Solar power offers so much in the way of clean energy production. Once a solar installation is up and running, there are no moving parts and maintenance is relatively simple and while the sun shines, you have “free” electricity. As technology has improved, the cost and efficiency has fallen making it available for use in many more situations.
However, there can be problems with solar panels and the equipment required to control their power output into your home or wherever it is being used. Commercially available solar panels, normally Photovoltaic (PV) systems, are relatively free of problems and come with a guarantee not only for their construction, but also their power output up to a certain number of years. You are likely aware, that even solar cells loose their efficiency over their usable lifetime, often in excess of 20 years. Commercial panels are much more suited to very large installations that can supply power to a home or business.
While the technology is well established, like any “machine”, problems will develop over time as components fail or are damaged. However, smaller systems and DIY constructions can often run into more problems if the unit is not carefully constructed.
Most if not all problems stem from electrical faults either in the panel or along the supply chain of controllers. While unusual, fires have been caused by a solar panel, likely through a short circuit.

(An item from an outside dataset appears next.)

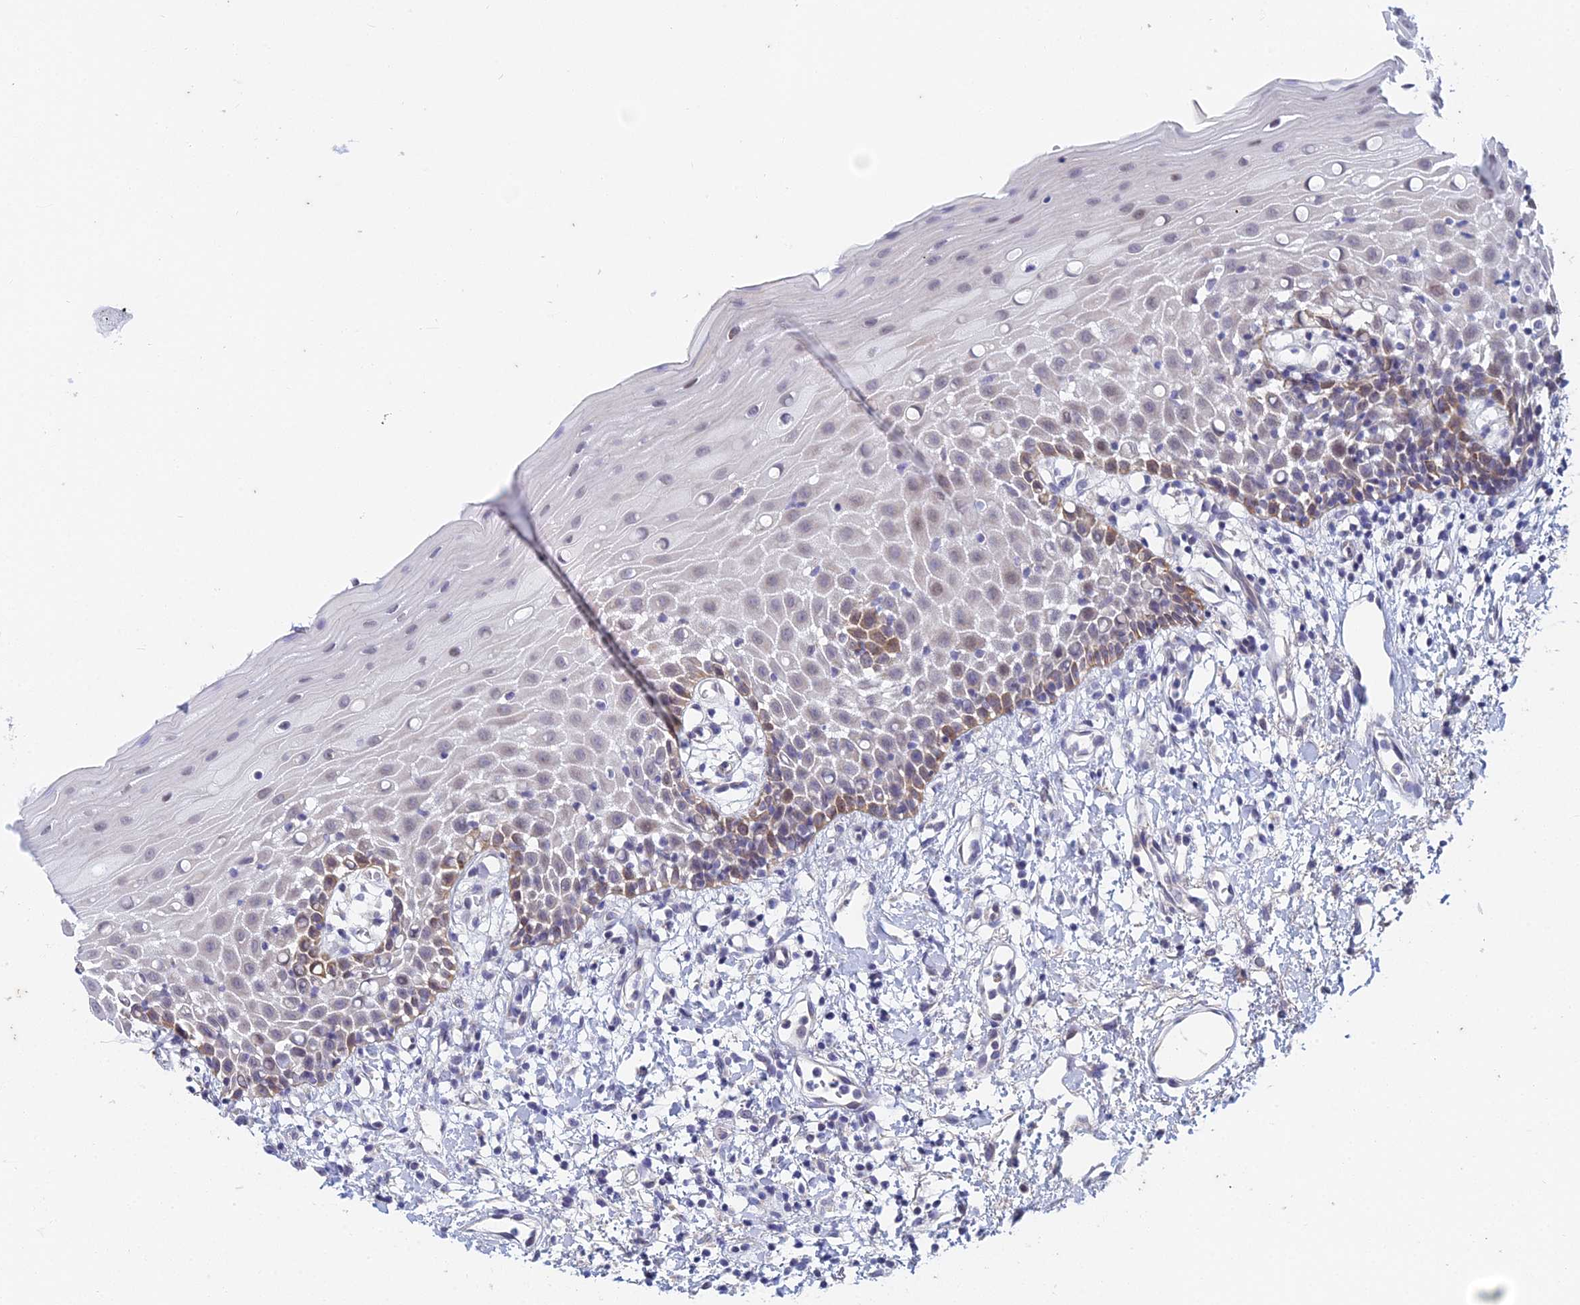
{"staining": {"intensity": "strong", "quantity": "<25%", "location": "cytoplasmic/membranous"}, "tissue": "oral mucosa", "cell_type": "Squamous epithelial cells", "image_type": "normal", "snomed": [{"axis": "morphology", "description": "Normal tissue, NOS"}, {"axis": "topography", "description": "Oral tissue"}], "caption": "IHC (DAB) staining of normal oral mucosa shows strong cytoplasmic/membranous protein positivity in approximately <25% of squamous epithelial cells.", "gene": "EEF2KMT", "patient": {"sex": "female", "age": 70}}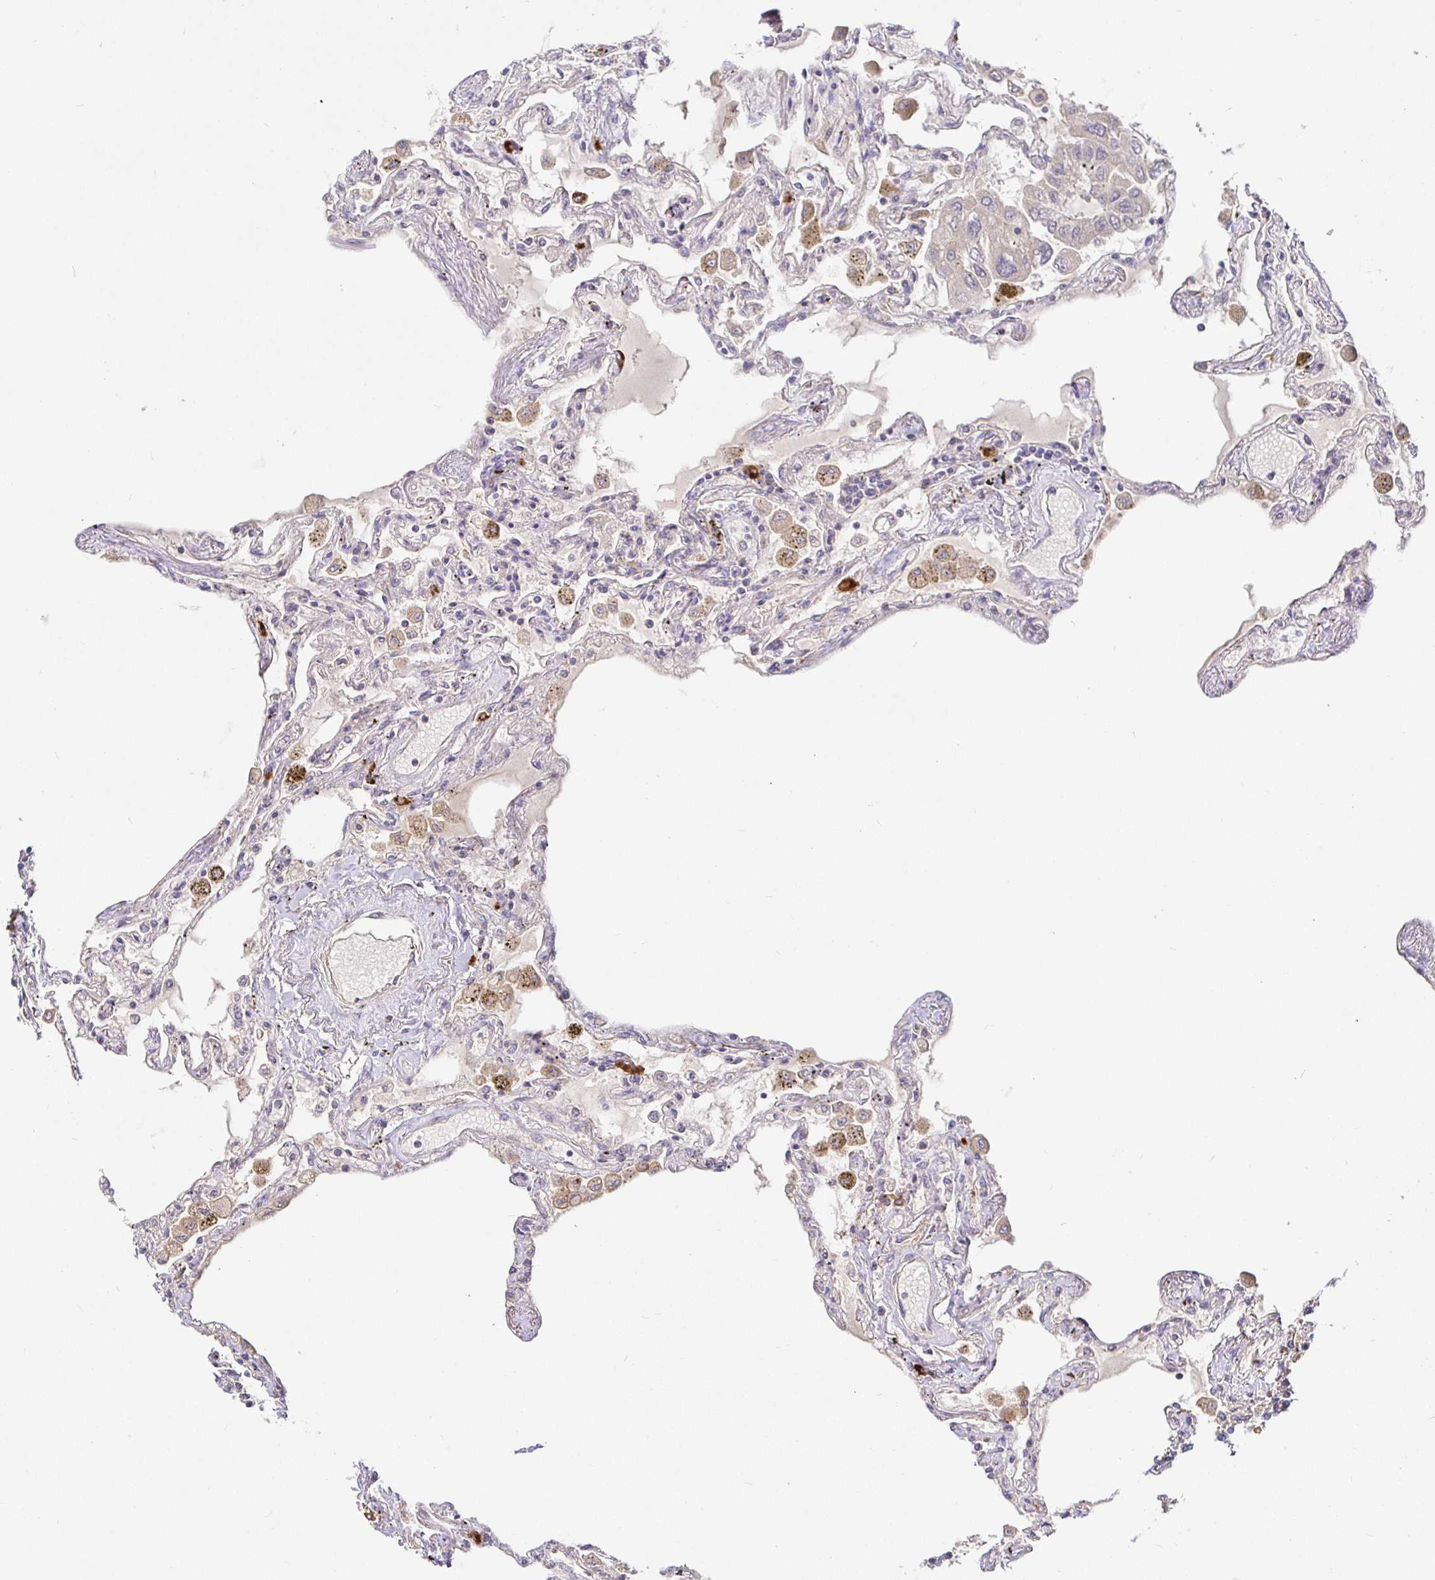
{"staining": {"intensity": "moderate", "quantity": "25%-75%", "location": "cytoplasmic/membranous"}, "tissue": "lung", "cell_type": "Alveolar cells", "image_type": "normal", "snomed": [{"axis": "morphology", "description": "Normal tissue, NOS"}, {"axis": "morphology", "description": "Adenocarcinoma, NOS"}, {"axis": "topography", "description": "Cartilage tissue"}, {"axis": "topography", "description": "Lung"}], "caption": "The immunohistochemical stain highlights moderate cytoplasmic/membranous positivity in alveolar cells of benign lung. (Brightfield microscopy of DAB IHC at high magnification).", "gene": "SNX8", "patient": {"sex": "female", "age": 67}}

Moisture inside a working panel is its worst enemy. Moisture will not only “fog” the inside surface of the panel obstructing light, it also slowly causes corrosion to electrical contacts. This corrosion has two effects. It firstly increases resistance at the solar cell and reduces current flow. This resistance also causes heating which further reduces the solar cells efficiency. This has a knock-on effect that nearby cells also are affected by the heating and current flow. If the panel has a highly rated power output and resistance is great enough, there is a real potential for shorting and serious damage to the panel.
While problems in a solar systems controller and inverter do occur and animals can damage wiring, if you observe an unexplained slow deterioration in power output, trace back to your solar array and check each panels output. It is very likely that one panel or a cells wiring within the panel is faulty. If you intend to build a DIY solar panel, you need to construct a container that is watertight and secure. A sealed aluminum casing and silicon sealing is advised. The use of a packet of silica gel attached inside the panel may assist in absorbing the small amount of residual moisture in the panels internal air. You are well advised to use a comprehensive guide if you are considering building a solar panel to ensure it is properly constructed and safe.